Now, how do we use this thing? Let's begin by giving each note a value. Since the sixteenth note/rest is the base value for this grid, we'll give it a value of 1. An eighth note/rest is equivalent to 2 sixteenth notes/rests, so that will be 2. A quarter note/rest is equal to 4 sixteenths, so that will be 4. We'll start with these basics.

NOTE: All of the following rules are written only about the notes. They apply to rests too.

Anytime you see a sixteenth note, move over one space in the grid to find out what count the next one starts on. If you have a sixteenth note on beat 1, the next will fall on the E of 1. If you have a sixteenth note on the & of 2, the next will fall on the A of 2. If we have a sixteenth note on the A of 3, the next one will fall on beat 4. Remember, move only one space per sixteenth note.
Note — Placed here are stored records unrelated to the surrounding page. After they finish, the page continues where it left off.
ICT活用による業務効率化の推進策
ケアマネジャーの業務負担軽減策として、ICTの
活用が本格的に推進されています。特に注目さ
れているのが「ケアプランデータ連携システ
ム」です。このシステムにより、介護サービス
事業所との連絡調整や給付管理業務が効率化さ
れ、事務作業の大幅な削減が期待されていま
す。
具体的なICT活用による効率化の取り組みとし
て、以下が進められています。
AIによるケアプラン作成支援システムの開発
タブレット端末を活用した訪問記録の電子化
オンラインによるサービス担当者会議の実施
Eighth notes will skip one space. If we look at the natural count for eighth notes (just read the black boxes), we will see that it appears in every other box. Any time an eighth note falls on a beat then, the next note will be on the & of that beat. When an eighth note is written on an & beat, the next note will fall on the next beat. In addition to lining eighth notes up on the beats, we can also play them on the E's and A's (just read the white boxes). Therefore, any time an eighth note lands on an E, the next note will be on the A of that beat, and anytime an eighth note lands on the A of a beat, the next note will be on the E of the next beat. Simple!
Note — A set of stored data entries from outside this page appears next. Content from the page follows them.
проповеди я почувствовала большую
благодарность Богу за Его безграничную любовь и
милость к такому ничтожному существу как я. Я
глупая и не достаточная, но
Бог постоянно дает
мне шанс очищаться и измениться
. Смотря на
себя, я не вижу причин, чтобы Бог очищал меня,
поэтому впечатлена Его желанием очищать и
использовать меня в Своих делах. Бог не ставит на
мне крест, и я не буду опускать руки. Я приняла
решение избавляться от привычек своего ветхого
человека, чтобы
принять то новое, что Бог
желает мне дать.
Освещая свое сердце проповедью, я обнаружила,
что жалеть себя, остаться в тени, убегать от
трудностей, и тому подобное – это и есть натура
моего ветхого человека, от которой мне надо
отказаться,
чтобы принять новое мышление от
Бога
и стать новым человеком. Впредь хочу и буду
Quarter notes are even easier. We've already learned in previous work that the quarter notes will always follow the 1, 2, 3, 4 count. So that's down. Now, if we have a quarter note that falls on the E, &, or A of the beat, the next note will fall on the same part of the next beat.

Dotted notes are next, beginning with dotted eighths. The dot will add half of the note's value, so, as an eighth note is worth 2 we'll add 1 to that. Therefore, dotted eighth notes get a value of 3. These will cycle over every three beats before they land on the beat again.

Here are a few more values for you to figure out how to use on your own. The dotted quarter gets a value of 6. The half note gets a value of 8. A whole note is a 16 value. Dotted half notes are a value of 12. And for added fun experiment with values of five, seven, nine, etc. by combining 2's and 3's.

Now let's take a look at the 12/8 grid.

This one will have slightly different values but will work in the same way. An eighth note is the smallest subdivision written in the above grid, so we will bestow upon it the honor of the value of 1. This will make quarter notes worth 2, dotted quarters (the pulse as shown by the black grid spaces) worth 3, half notes worth 4, dotted half notes worth 6, and dotted whole notes worth 12. Apply the same rules as with the 4/4 grid, and you should have no trouble working out all common rhythms in both of these time signatures.